Vancouver turned out to be a 30 hour trip, not uncomfortable or particularly tiring, but when I was selected from the passport queue to be taken in for special questioning by the border police for 2 hours, it made to feel like a most unwelcome criminal as they delves through every element of my luggage and private life.

It was pouring with rain for the 5 days I was in Vancouver waiting for the bikes to clear. Most of that time I spent in bed suffering from a bug caught on the plane. Plans to visit friends of friends did not materialise and I wanted to head south as quickly as I could.
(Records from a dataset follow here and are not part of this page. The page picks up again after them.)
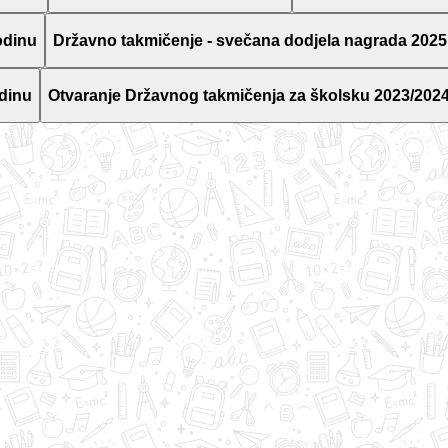
odinu
Državno takmičenje - svečana dodjela nagrada 2025
dinu
Otvaranje Državnog takmičenja za školsku 2023/2024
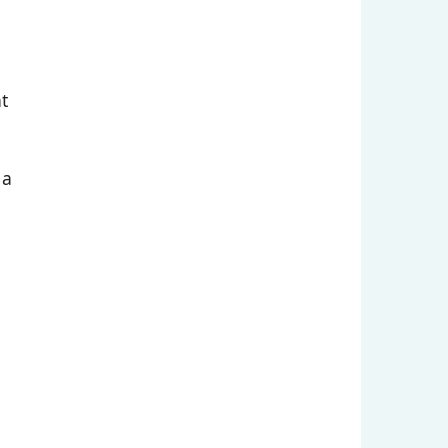
e
t
 a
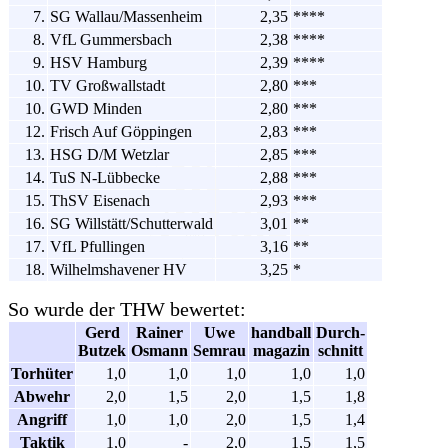
7.
SG Wallau/Massenheim
2,35
****
8.
VfL Gummersbach
2,38
****
9.
HSV Hamburg
2,39
****
10.
TV Großwallstadt
2,80
***
10.
GWD Minden
2,80
***
12.
Frisch Auf Göppingen
2,83
***
13.
HSG D/M Wetzlar
2,85
***
14.
TuS N-Lübbecke
2,88
***
15.
ThSV Eisenach
2,93
***
16.
SG Willstätt/Schutterwald
3,01
**
17.
VfL Pfullingen
3,16
**
18.
Wilhelmshavener HV
3,25
*
So wurde der THW bewertet:
Gerd
Rainer
Uwe
handball
Durch-
Butzek
Osmann
Semrau
magazin
schnitt
Torhüter
1,0
1,0
1,0
1,0
1,0
Abwehr
2,0
1,5
2,0
1,5
1,8
Angriff
1,0
1,0
2,0
1,5
1,4
Taktik
1,0
-
2,0
1,5
1,5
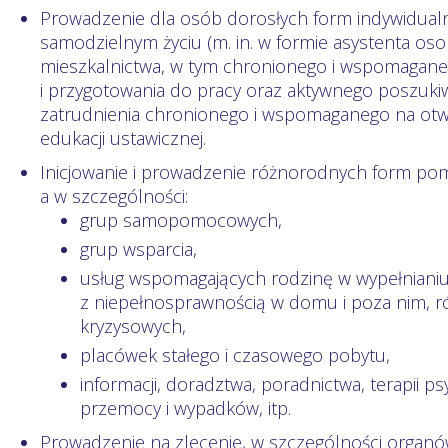
Prowadzenie dla osób dorosłych form indywidual
samodzielnym życiu (m. in. w formie asystenta oso
mieszkalnictwa, w tym chronionego i wspomagan
i przygotowania do pracy oraz aktywnego poszukiw
zatrudnienia chronionego i wspomaga­nego na otw
edukacji ustawicznej.
Inicjowanie i prowadzenie różnorodnych form po
a w szczególności:
grup samopomocowych,
grup wsparcia,
usług wspomagających rodzinę w wypełniani
z niepełnosprawnością w domu i poza nim, r
kryzysowych,
placówek stałego i czasowego pobytu,
informacji, doradztwa, poradnictwa, terapii 
przemocy i wypadków, itp.
Prowadzenie na zlecenie, w szczególności orga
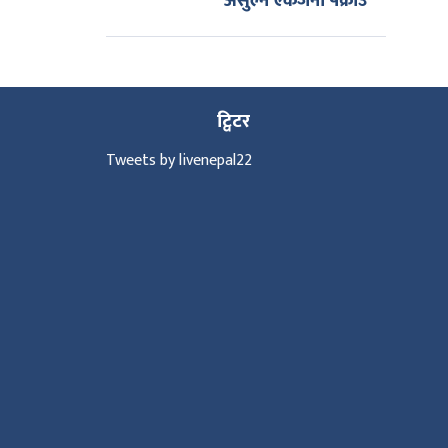
असुल्ने एकजना पक्राउ
ट्विटर
Tweets by livenepal22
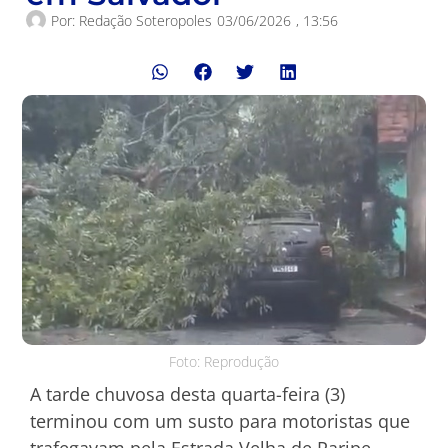
Por:
Redação Soteropoles
03/06/2026
,
13:56
Foto: Reprodução
A tarde chuvosa desta quarta-feira (3)
terminou com um susto para motoristas que
trafegavam pela Estrada Velha de Paripe,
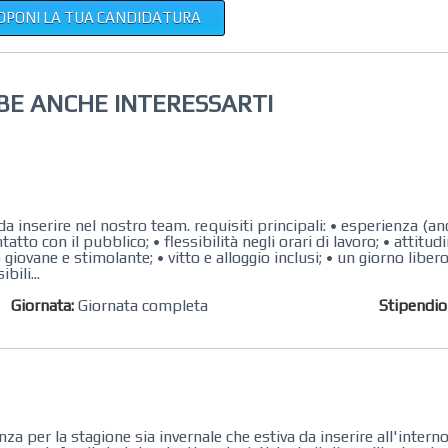
OPONI LA TUA CANDIDATURA
BE ANCHE INTERESSARTI
a inserire nel nostro team. requisiti principali: • esperienza (a
tto con il pubblico; • flessibilità negli orari di lavoro; • attitud
giovane e stimolante; • vitto e alloggio inclusi; • un giorno liber
bili...
Giornata:
Giornata completa
Stipendi
 per la stagione sia invernale che estiva da inserire all'interno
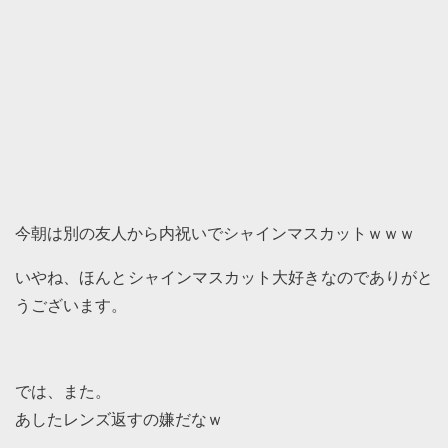
今朝は別の友人から内祝いでシャインマスカットｗｗｗ
いやね、ほんとシャインマスカット大好きなのでありがと
うございます。
では、また。
あしたレンズ返すの嫌だなｗ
Kathryn Rathke lives in Seattle with her husband Barry, and is a staggeringly brilliant illustrator. Kathryn has been with the agency for some 5 or 6 years and has visited us in the UK, so meeting up with her was a joy. It coincided with a party they were throwing for their wedding anniversary and 4 July.
 The burning of an effigy of George III on Independence Day. It was all done very much tongue in cheek. Which combined with mocking of much of the American nationalistic foreign policy mindset, gave this visiting Brit an alternative view of Americans from that which we see from their politicians etc. I'm sure it is a minority but it does offer a more worldly perspective.

Kathryn and Barry

Kathryn on Batty, outside her lovely home, where I stayed for one very comfortable and jolly evening

Part of the Rathke tour included the world class public library. Breath takinking architecture, both in and out

Kathryn very sportingly came on the back of Batty for a local trip around where they live and introduced me to a Seattle that was unique in terms of any tourist guide.
Brian and Shirley Hardy., amazingly they were staying at the same motel as I in Seattle, they had just driven up from South America, and were a great source of information. Great company and far too fleeting a meeting.
 I enjoyed half a day at the Boeing flight Museum. Here is a replica of the Wright Brother 1st powered plane

Kati and Jens,,  another around the world couple who turned up at the motel...what a meeting place
It was on the trip south from there that I 1st noticed an oil leak, I could not spot a casuse at that stage, but an hour or 2 later there was a great deal more. Then I started noticing that some of the crankcase bolts were missing. I tightened up what I could but it soon became apparent that I was in trouble again. A foolhardy 60 mile journey to Eugene, where the nearest engine agent was, put the lid on the life of this engine. Hindsight is a marvelous thing but oh how I wish I hadn't been taking the engine apart all the time to try and make the vegetable oil experiment work. Not only has it been a huge absorber of time, frustration and worries, it has been very expensive. The saving grace has of course been those that I have met on the way as a result.
Oregon coastline from Route 101...stunning road, even if one is worried about oil leaks and the like
From here I am going to San Francisco where I am going to fly across to New York to spend a few days with Stacey in the office, catch up with a few friends before returning for a 2 week campervan trip around California with my old and young pals Cass and Jazzy, who are flying over from Scotland.